=== DATA PROVIDED ===

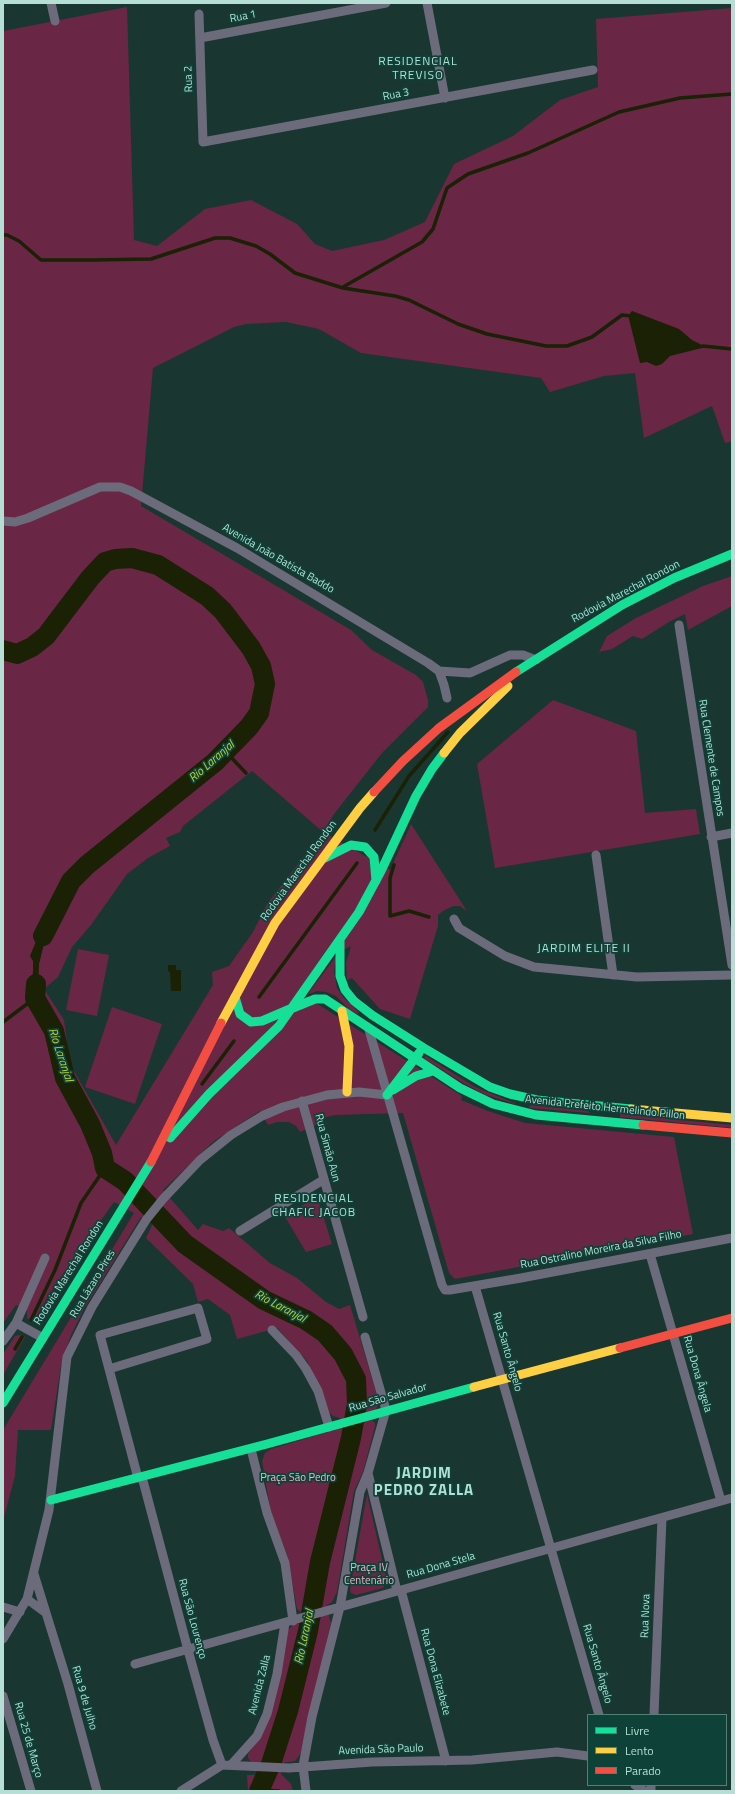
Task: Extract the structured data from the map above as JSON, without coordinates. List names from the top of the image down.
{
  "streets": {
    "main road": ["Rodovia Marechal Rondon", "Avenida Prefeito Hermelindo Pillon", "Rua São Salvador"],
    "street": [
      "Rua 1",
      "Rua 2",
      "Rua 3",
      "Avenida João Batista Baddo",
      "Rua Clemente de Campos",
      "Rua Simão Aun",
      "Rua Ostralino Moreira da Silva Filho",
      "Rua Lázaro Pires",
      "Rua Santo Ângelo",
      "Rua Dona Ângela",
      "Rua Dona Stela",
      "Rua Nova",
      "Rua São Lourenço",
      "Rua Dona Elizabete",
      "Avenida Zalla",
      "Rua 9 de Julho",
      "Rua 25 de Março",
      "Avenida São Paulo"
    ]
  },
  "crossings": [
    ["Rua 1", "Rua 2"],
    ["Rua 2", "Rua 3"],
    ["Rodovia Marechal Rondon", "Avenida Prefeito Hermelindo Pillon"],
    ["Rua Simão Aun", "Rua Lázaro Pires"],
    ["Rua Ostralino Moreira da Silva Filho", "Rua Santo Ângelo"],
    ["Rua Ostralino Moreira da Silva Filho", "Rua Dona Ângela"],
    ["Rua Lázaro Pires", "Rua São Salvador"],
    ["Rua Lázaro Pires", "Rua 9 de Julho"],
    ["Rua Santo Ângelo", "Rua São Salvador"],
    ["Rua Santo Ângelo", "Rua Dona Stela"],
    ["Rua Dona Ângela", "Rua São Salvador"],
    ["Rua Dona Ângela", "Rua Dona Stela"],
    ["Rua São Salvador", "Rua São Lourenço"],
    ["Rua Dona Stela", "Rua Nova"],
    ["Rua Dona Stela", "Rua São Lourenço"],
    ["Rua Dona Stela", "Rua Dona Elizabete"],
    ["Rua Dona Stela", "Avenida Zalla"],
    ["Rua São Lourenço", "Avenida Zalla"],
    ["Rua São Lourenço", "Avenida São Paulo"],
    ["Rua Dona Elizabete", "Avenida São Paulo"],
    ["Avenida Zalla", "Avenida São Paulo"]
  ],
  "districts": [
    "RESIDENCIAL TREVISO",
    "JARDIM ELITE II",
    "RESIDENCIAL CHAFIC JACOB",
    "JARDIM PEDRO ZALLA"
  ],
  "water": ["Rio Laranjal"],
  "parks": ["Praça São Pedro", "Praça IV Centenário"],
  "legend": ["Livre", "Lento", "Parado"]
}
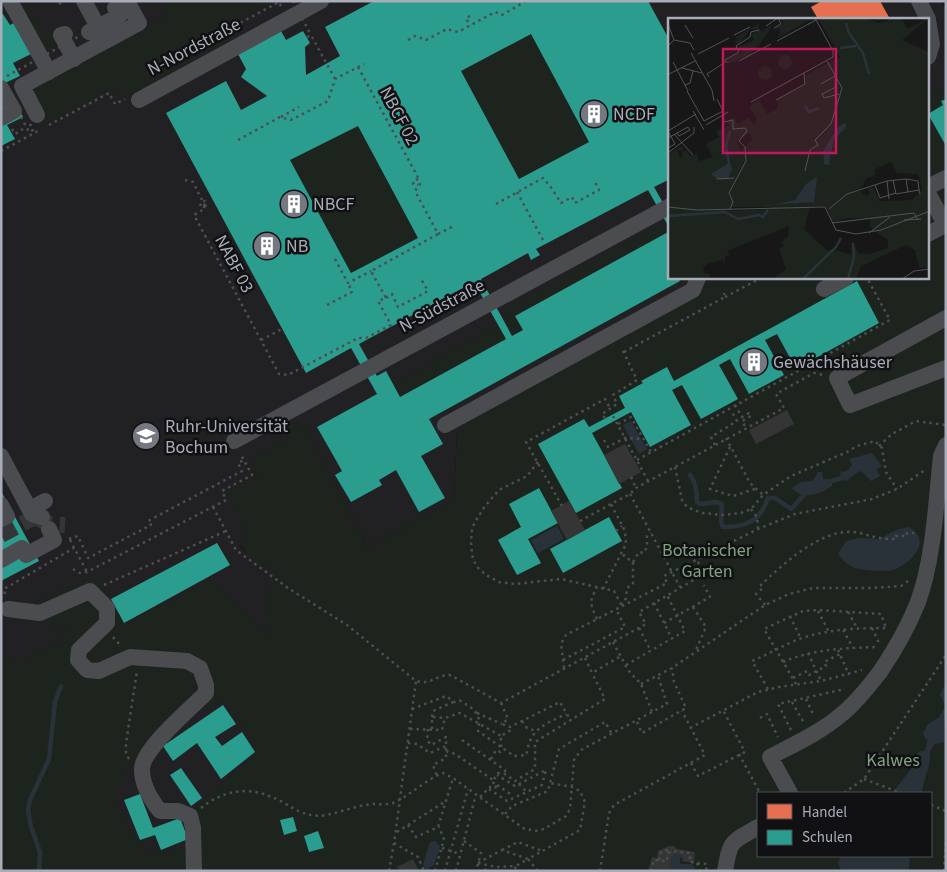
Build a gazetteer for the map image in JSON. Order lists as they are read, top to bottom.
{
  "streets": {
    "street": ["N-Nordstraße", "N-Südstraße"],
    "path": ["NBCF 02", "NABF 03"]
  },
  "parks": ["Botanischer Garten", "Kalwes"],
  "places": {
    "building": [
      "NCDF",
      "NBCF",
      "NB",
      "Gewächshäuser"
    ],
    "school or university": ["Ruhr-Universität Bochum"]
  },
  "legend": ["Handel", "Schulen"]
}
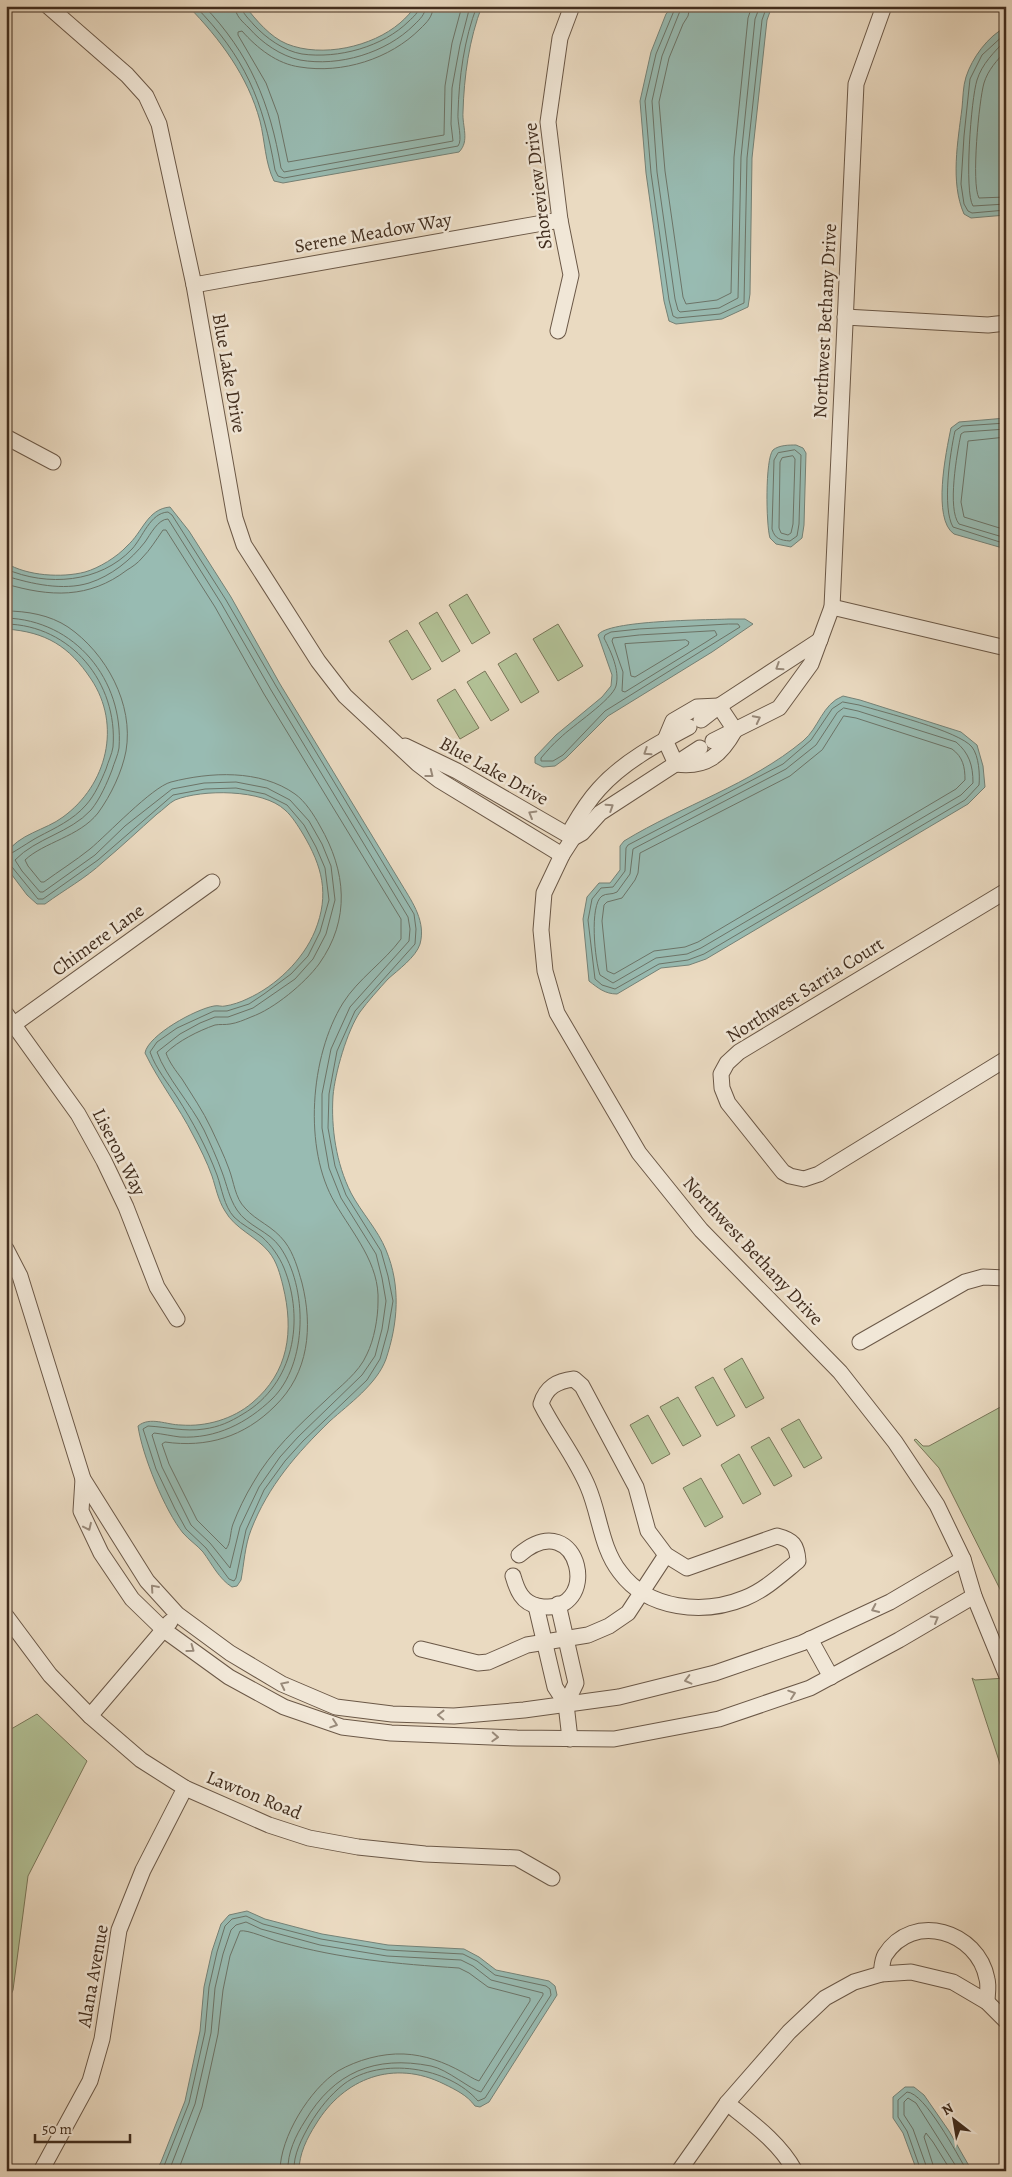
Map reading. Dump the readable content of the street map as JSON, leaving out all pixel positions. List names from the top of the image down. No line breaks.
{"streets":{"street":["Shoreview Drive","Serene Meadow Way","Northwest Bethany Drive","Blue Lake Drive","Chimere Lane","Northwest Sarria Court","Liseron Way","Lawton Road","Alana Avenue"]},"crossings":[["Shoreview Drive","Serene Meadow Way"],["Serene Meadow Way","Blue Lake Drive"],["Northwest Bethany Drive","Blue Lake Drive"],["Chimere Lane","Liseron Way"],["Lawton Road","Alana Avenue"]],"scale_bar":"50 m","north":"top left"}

===

— TASK STATEMENT —
Scan the entries above for the string "legend", and copy every line where it turns up.

— OUTPUT FOR THIS EXERCISE —
  "legend": ["Livre", "Lento", "Parado"]
  "legend": ["Handel", "Schulen"]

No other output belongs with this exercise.